“There is a still a role for methotrexate in the management of psoriasis, but it is getting smaller,” says Dr. Evans. “Methotrexate can still be used as an inexpensive first-line agent in certain situations. It is also often used as an adjunct agent to biologics to improve efficacy and possibly inhibit anti-drug antibodies. My perception is that dermatologists use it less often than other specialists, and that use continues to decrease as more biologic and oral options become available.”
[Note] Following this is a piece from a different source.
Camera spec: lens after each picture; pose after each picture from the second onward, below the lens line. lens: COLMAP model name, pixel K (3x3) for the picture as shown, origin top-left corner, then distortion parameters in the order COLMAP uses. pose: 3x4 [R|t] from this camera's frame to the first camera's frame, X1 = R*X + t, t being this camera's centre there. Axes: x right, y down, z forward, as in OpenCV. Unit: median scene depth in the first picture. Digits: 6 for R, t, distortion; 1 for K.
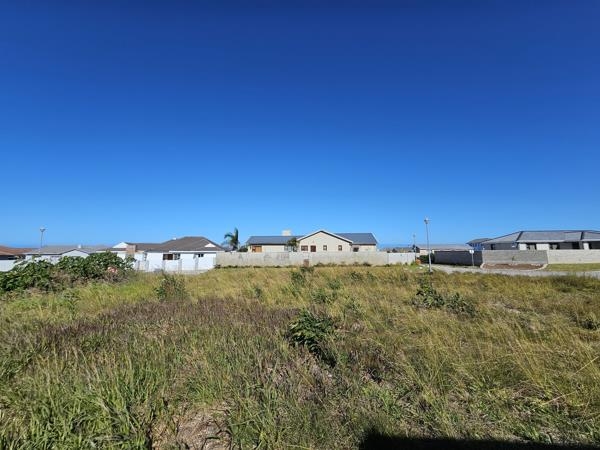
lens RADIAL K [[245.8, 0, 298.5], [0, 245.8, 220.4], [0, 0, 1]] dist [-0.001640, -0.000400]
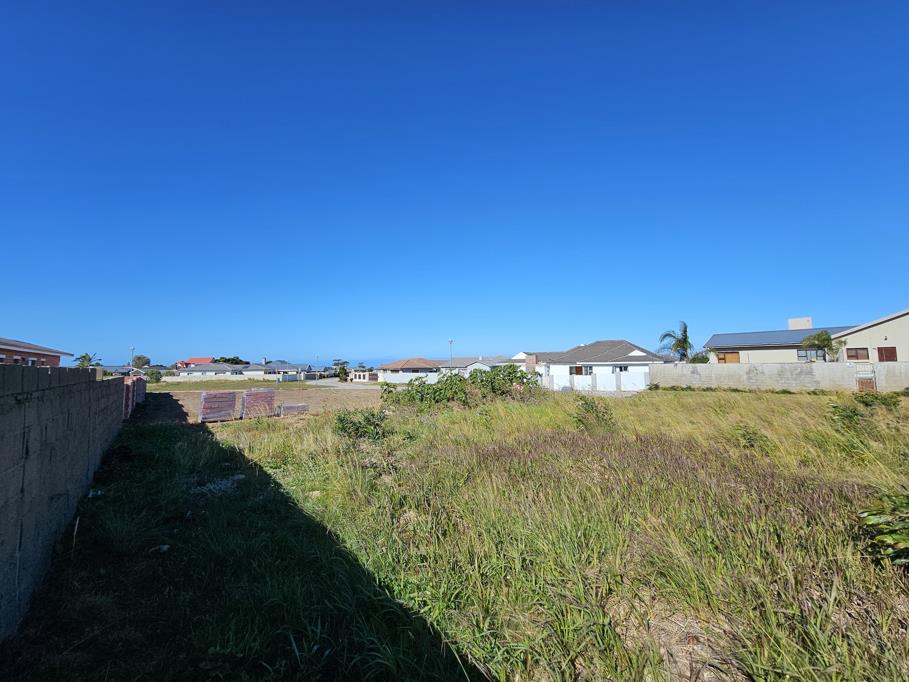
lens RADIAL K [[372.4, 0, 452.2], [0, 372.4, 334.1], [0, 0, 1]] dist [-0.001640, -0.000400]
pose [[0.696721, -0.062940, -0.714576, -0.006385], [0.097664, 0.995191, 0.007567, -0.000593], [0.710663, -0.075060, 0.699517, -0.003416]]
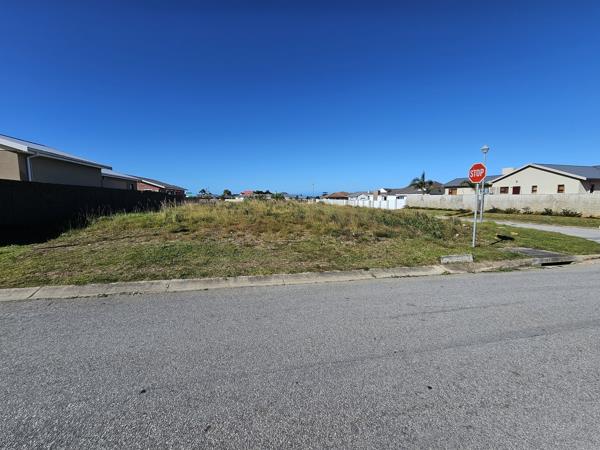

In terms of when he reaches for a biologic to treat psoriasis, Dr. Evans says, “Biologics are commonly firstline agents in the modern treatment of psoriasis, especially severe psoriasis that either covers a large body surface area, or affects sensitive sites like the hands, feet, genitals or scalp. They can also be added when topicals, ultraviolet B, and oral agents have failed. It is generally more based on patient specific factors than an inflexible algorithm.”
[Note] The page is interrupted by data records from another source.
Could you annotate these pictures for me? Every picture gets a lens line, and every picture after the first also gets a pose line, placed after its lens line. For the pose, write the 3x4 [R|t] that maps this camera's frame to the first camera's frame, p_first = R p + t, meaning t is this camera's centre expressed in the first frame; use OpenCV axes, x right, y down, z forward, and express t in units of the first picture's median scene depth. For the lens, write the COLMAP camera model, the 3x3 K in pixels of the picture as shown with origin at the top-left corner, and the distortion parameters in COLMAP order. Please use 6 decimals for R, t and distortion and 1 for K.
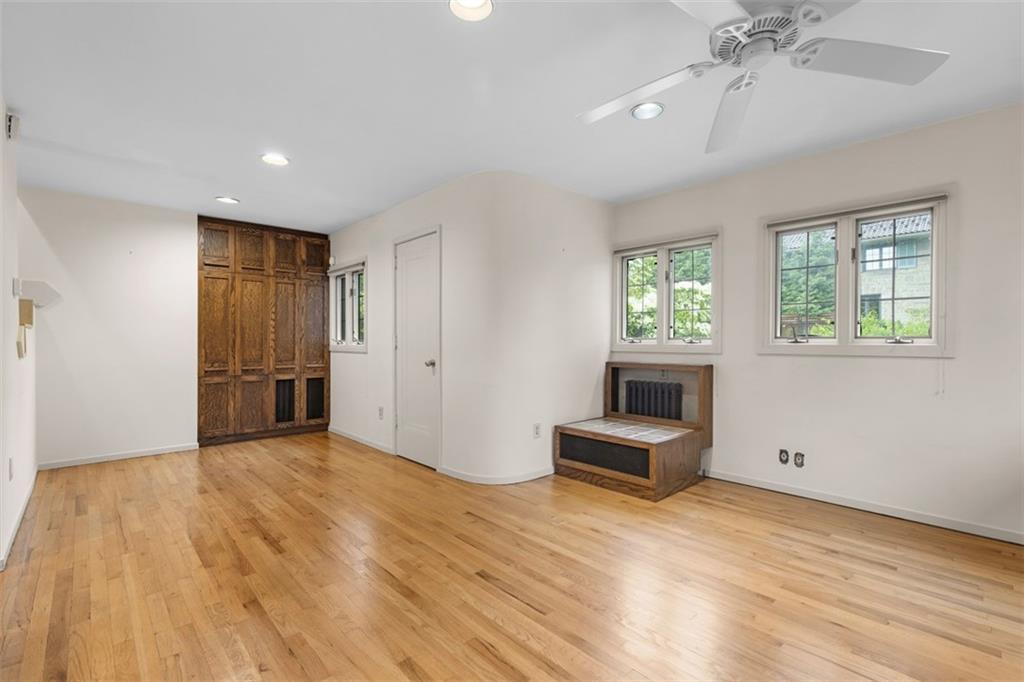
lens RADIAL K [[465.8, 0, 509.9], [0, 465.8, 340.6], [0, 0, 1]] dist [0.013601, -0.002227]
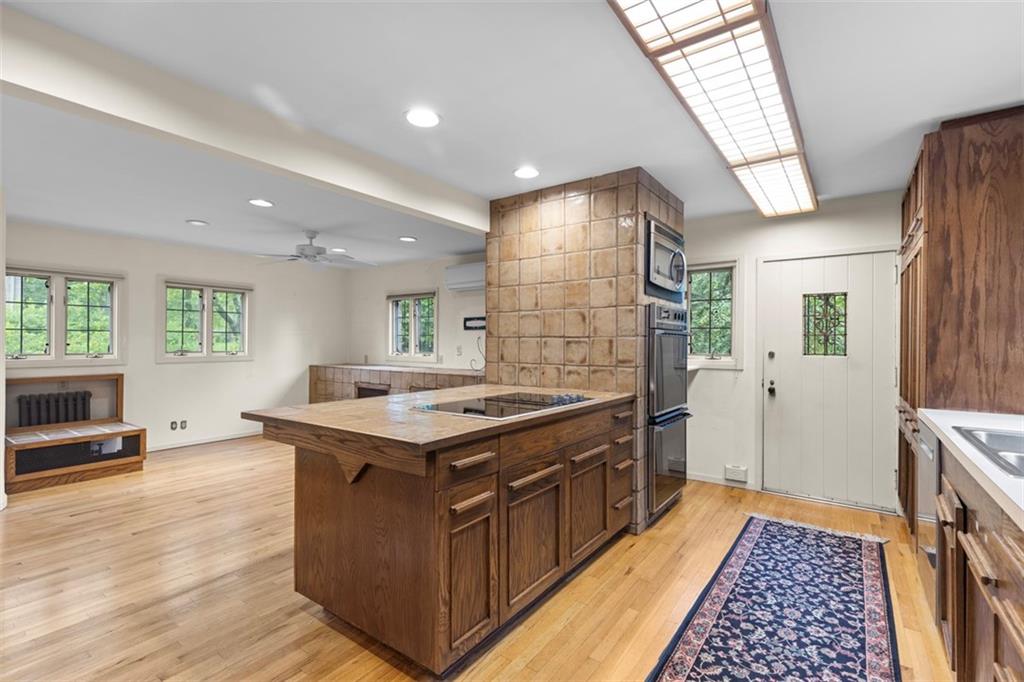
lens RADIAL K [[465.8, 0, 517.8], [0, 465.8, 341.3], [0, 0, 1]] dist [0.013601, -0.002227]
pose [[-0.196854, 0.001874, 0.980431, -0.970773], [-0.000437, 0.999998, -0.002000, -0.033310], [-0.980433, -0.000822, -0.196853, 0.116458]]
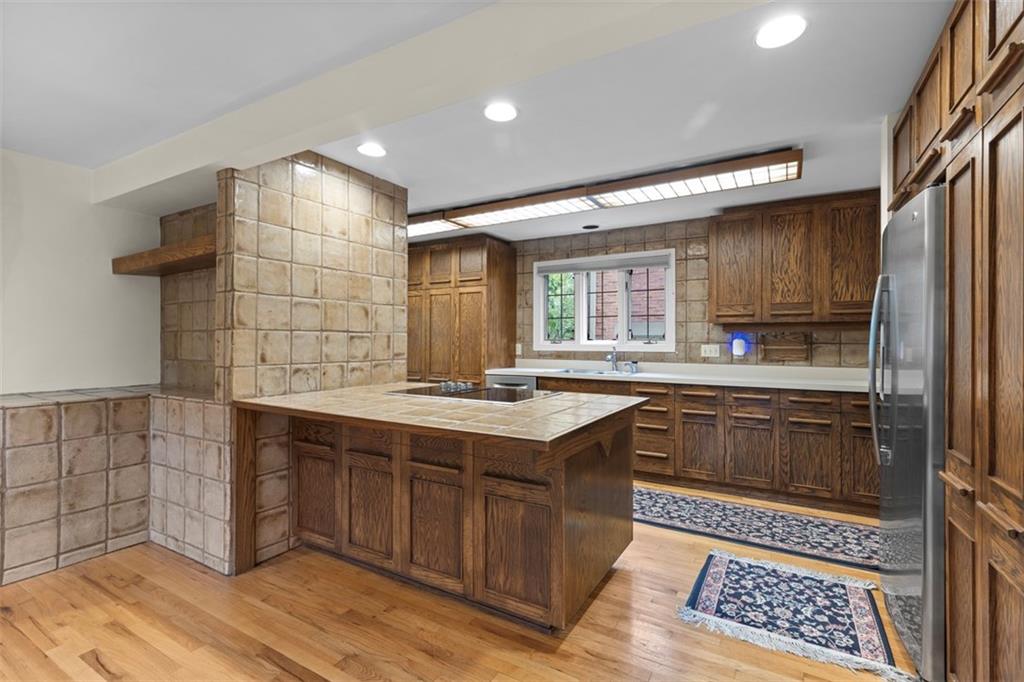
lens RADIAL K [[465.8, 0, 513.6], [0, 465.8, 339.5], [0, 0, 1]] dist [0.013601, -0.002227]
pose [[-0.957648, -0.003040, -0.287925, -0.275463], [-0.003078, 0.999995, -0.000321, -0.030501], [0.287924, 0.000579, -0.957653, 0.639018]]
As in PsA, there is no clear firstline biologic choice for the management of psoriasis. When he selects a therapy, Dr. Evans shares, “It is certainly patient specific, and most of the currently available biologics have a place in first-line treatment. Many dermatologists base their first decision point on whether the patient has psoriatic arthritis, in which case a TNF inhibitor or IL-17 inhibitor may be the first choice. Similarly, patient risk tolerance, comorbidities and payer factors may also influence the choice.”
Do TNF Inhibitors Still Play a Role?
With a veritable explosion of psoriasis and PsA bDMARDs within the past few years, clinical practice guidelines are struggling to keep up. Fortunately, network meta-analyses are providing some insight into comparative drug efficacy, and head-to-head randomized controlled trials are emerging and will inform future
practice guidelines.
The Cochrane Database of Systematic Reviews is conducting a living network meta-analysis of systemic pharmacological treatments for chronic plaque psoriasis, last updated in April 2021.6 The study includes 158 randomized controlled trials of systemic treatments in adults with moderate to severe plaque psoriasis or psoriatic arthritis with concomitant moderate to severe plaque psoriasis. The primary outcome was clear or almost clear skin—specifically, a Psoriasis Area and Severity Index (PASI) 90 at induction phase.
Interestingly, the authors concluded that compared with placebo, anti-IL-17 and anti-IL-23 inhibitors were the most effective induction treatments for clearing skin; infliximab was also very effective, whereas other TNF inhibitors were notably less so. Because the review was limited to induction therapy, the authors were unable to evaluate longerterm outcomes.